Measuring molecular forces inside living cells using magnetic tweezers

To change shape, move, grow and divide, cells employ various motor and non-motor proteins that convert chemical energy into the generation of mechanical force. Force spectroscopy tools that allow the measurement of these forces generated by individual molecules revolutionised our understanding of single-molecule mechanics over the past three decades. These techniques, however, remain largely confined to studies with purified components outside cells. A critical, unresolved challenge lies in deciphering how these force-generating and force-sensing molecules coordinate their activities inside living cells. In this review, we discuss advances in magnetic tweezers designed to measure and apply mechanical forces intracellularly. We highlight recent progress in magnetic tweezers that began to provide an understanding of how active mechanical forces drive rearrangements of biological structures. We also discuss challenges associated with applying forces locally and precisely.

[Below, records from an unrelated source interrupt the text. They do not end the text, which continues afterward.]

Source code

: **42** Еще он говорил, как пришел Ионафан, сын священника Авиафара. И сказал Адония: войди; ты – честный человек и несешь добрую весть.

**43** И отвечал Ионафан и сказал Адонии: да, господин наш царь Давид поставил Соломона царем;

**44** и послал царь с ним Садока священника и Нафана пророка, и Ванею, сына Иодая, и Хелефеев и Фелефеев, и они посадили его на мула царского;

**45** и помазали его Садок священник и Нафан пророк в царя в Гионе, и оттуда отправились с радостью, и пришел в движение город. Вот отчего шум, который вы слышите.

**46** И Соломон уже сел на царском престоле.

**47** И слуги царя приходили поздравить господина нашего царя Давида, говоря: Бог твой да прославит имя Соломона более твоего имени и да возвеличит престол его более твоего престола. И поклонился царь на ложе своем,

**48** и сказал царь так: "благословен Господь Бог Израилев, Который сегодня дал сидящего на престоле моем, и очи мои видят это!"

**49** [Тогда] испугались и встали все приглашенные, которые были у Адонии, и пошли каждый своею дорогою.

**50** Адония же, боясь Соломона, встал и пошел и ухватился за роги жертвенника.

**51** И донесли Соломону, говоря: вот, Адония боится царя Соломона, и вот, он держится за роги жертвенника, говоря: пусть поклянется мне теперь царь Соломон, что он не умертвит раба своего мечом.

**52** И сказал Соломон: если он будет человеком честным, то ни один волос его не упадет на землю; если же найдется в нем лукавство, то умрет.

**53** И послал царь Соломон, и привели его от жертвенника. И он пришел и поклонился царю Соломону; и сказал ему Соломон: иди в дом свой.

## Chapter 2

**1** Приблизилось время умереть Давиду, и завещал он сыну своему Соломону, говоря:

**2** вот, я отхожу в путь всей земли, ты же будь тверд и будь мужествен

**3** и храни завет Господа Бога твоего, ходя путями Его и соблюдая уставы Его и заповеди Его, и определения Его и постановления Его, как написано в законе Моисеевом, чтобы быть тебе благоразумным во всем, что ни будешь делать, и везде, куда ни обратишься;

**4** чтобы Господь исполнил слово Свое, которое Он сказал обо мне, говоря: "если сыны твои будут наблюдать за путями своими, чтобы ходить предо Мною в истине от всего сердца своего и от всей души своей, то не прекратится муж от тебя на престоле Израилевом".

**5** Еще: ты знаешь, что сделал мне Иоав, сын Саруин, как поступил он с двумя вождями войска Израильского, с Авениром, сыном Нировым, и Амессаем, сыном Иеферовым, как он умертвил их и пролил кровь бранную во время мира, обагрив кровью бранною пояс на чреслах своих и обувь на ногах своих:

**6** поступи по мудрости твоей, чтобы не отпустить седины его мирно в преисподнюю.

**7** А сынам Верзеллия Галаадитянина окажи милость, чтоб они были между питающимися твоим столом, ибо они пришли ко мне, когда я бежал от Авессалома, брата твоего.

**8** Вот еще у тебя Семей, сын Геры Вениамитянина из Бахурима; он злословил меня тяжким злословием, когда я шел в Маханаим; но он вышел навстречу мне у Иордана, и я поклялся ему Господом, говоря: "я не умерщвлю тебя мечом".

We identify two key areas that hold potential for the development of tools for direct mechanical manipulations of specific molecules inside living cells: (1) instrument design to generate and control magnetic gradients at the single-cell scale, and (2) development of magnetic biofunctionalised particles capable of targeting specific structures. The integration of these advances should enable unprecedented ability to manipulate intracellular forces, opening new avenues to study intracellular organisation, mechanotransduction pathways, cell division and migration. By addressing current limitations in specificity and resolution, next-generation magnetic tweezers may finally bridge the gap between single-molecule biophysics in vitro and cell-scale mechanobiology in living cells.